Crude oil prices dipped on Friday as volatility in the global commodity market persisted, driven by a complex mix of supply-demand imbalances and geopolitical tensions. The imbalance appears multidimensional: the Organisation of the Petroleum Exporting Countries and its allies (OPEC+) are increasing production, even as demand weakens—particularly in China, where sluggish economic data and tariff concerns are dampening consumption outlook.

The ongoing Russia-Ukraine war continues to disrupt both the supply and demand dynamics of global crude, while escalating tensions in the Middle East, particularly involving Israel, are also contributing to market unease.

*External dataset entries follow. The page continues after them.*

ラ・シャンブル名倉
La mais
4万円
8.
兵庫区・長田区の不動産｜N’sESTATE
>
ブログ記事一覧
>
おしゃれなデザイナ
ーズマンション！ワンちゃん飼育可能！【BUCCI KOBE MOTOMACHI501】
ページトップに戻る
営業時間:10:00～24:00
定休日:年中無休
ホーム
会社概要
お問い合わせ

Despite these pressures, oil prices managed to remain relatively stable, buoyed slightly by developments such as renewed US-China trade communications and continued geopolitical friction in Eastern Europe.

Brent crude, the international benchmark, edged up 0.04% to trade at $65.03 per barrel, compared to $65.00 in the previous session. Similarly, US benchmark West Texas Intermediate (WTI) gained 0.06% to $62.64 per barrel, up from $62.60.

Supply-side uncertainty grew further amid reports of potential new US sanctions on Russia and stalled nuclear negotiations with Iran—both of which could impact global supply chains. Meanwhile, OPEC+ reaffirmed its intention to increase output starting July, in line with previous guidance.

On the demand side, weak macroeconomic signals from both the United States and China continued to weigh heavily. A notable build-up in US petroleum product inventories only added to concerns about sluggish demand in the near term.

Elsewhere, a phone conversation on Thursday between US President Donald Trump and Chinese President Xi Jinping revived cautious optimism around trade negotiations. However, analysts warn that the possibility of additional US tariffs still looms, leaving markets wary of a sustained breakthrough.

In a separate development that stirred investor sentiment, tensions between President Trump and Tesla CEO Elon Musk surfaced after Musk openly criticized proposed tax legislation—a political spat that added to the broader climate of uncertainty in US economic policy.